* [Excerpt provided]
The special committee then requested that its legal advisors provide a presentation to the special committee on its fiduciary duties when engaging in the sale of the Company and a presentation on the merger agreement and related transaction documents negotiated with SAC PCG, and the special committee’s legal advisors provided such presentation. The special committee then discussed with its legal advisors the various considerations that the special committee had taken in reaching a proposed transaction with SAC PCG, including, among others, (i) the possible strategic alternatives for the Company, (ii) the terms of the merger agreement and related transaction documents, (iii) the Goldman Sachs financial analyses and opinion, (iv) the arm’s-length nature of the agreements to be entered into as a part of the proposed transaction, (v) the ability of the Company to pursue a superior proposal and the amount of the termination fee payable in that event, (vi) the liquidated damages provision in the merger agreement (so the Company would not have to prove damages upon the occurrence of a breach of the merger agreement by Parent) and (vii) the oversight the special committee had over the negotiations between SAC PCG and management regarding the rollover equity agreements. The special committee then discussed with its advisors the management rollover equity terms and compensation terms agreed to in the proposed transaction and that management had indicated it would be willing to agree to the rollover equity and other compensation terms proposed by either SAC PCG or Bidder A. After discussion, the special committee unanimously resolved to recommend to the board that the merger agreement and the merger be approved and declared advisable and that the board resolve to recommend that the Company’s stockholders adopt the merger agreement.
 
Immediately following the meeting of the special committee, a meeting of the board was convened, with the Company’s legal advisors and the special committee’s legal and financial advisors being present. At the request of the special committee, representatives of Goldman Sachs confirmed to the board that it had delivered to the special committee its opinion that, as of December 17, 2009 and based upon and subject to the factors and assumptions set forth in such opinion, the $7.65 per share in cash to be received by holders of outstanding shares of Airvana common stock (other than the Rollover Stockholders) pursuant to the merger agreement was fair from a financial point of view to such holders. Following a discussion among and questions by the board to the special committee’s legal and financial advisors and the Company’s legal advisors, the Company’s board, by unanimous action (with Messrs. Battat and Verma abstaining), approved and declared advisable the merger agreement and the merger and resolved to recommend that the Company’s stockholders adopt the merger agreement.


27


Table of Contents

After the meeting of the board on December 17, 2009, the Company, Parent and Merger Sub executed the merger agreement and related agreements and issued a press release announcing the execution of such agreements on the morning of December 18, 2009.

* [Required work]
1. Translate this sentence from the merger excerpt above into French: "After the meeting of the board on December 17, 2009, the Company, Parent and Merger Sub executed the merger agreement and related agreements and issued a press release announcing the execution of such agreements on the morning of December 18, 2009."
2. According to the merger excerpt above, which two directors abstained when the board approved the merger agreement?

* [Recorded data]

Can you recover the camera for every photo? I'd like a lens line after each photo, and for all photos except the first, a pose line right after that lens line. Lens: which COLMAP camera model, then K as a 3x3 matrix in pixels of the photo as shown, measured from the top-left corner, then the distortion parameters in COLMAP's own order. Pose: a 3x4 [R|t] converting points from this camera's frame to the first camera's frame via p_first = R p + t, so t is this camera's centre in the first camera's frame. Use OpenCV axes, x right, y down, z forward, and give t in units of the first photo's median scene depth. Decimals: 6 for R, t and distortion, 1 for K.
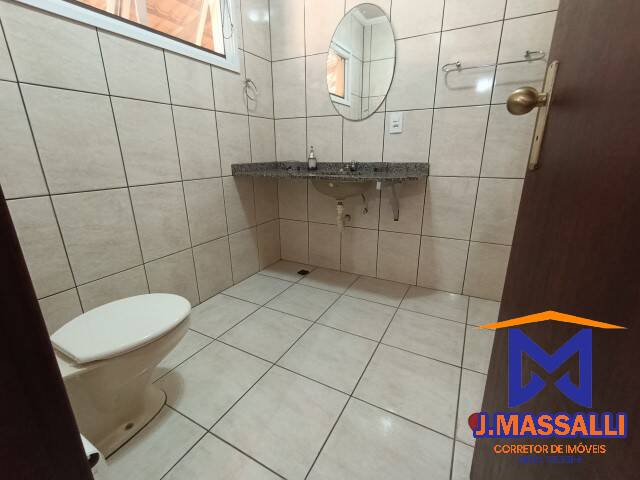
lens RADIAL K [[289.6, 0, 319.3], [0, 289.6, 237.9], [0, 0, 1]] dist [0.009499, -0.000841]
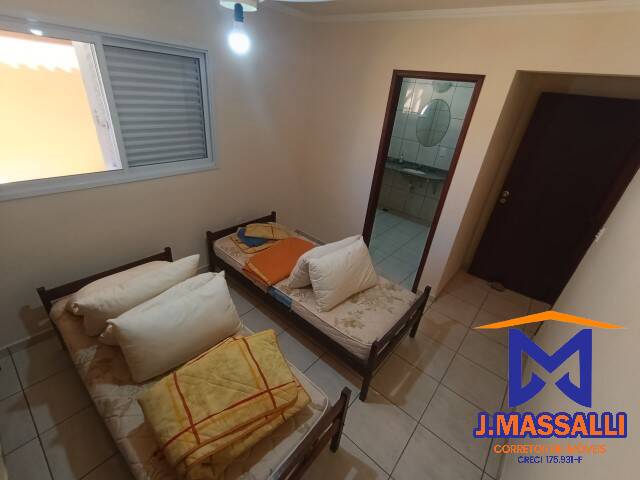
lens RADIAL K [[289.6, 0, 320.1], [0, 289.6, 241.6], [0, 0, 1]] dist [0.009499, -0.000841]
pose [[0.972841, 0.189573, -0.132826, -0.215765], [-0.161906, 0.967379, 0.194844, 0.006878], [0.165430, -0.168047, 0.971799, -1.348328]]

* [Replies]
1. Après la réunion du conseil d'administration du 17 décembre 2009, la Société, Parent et Merger Sub ont signé l'accord de fusion et les accords connexes, et ont publié un communiqué de presse annonçant la signature de ces accords le matin du 18 décembre 2009.

2. Messrs. Battat and Verma.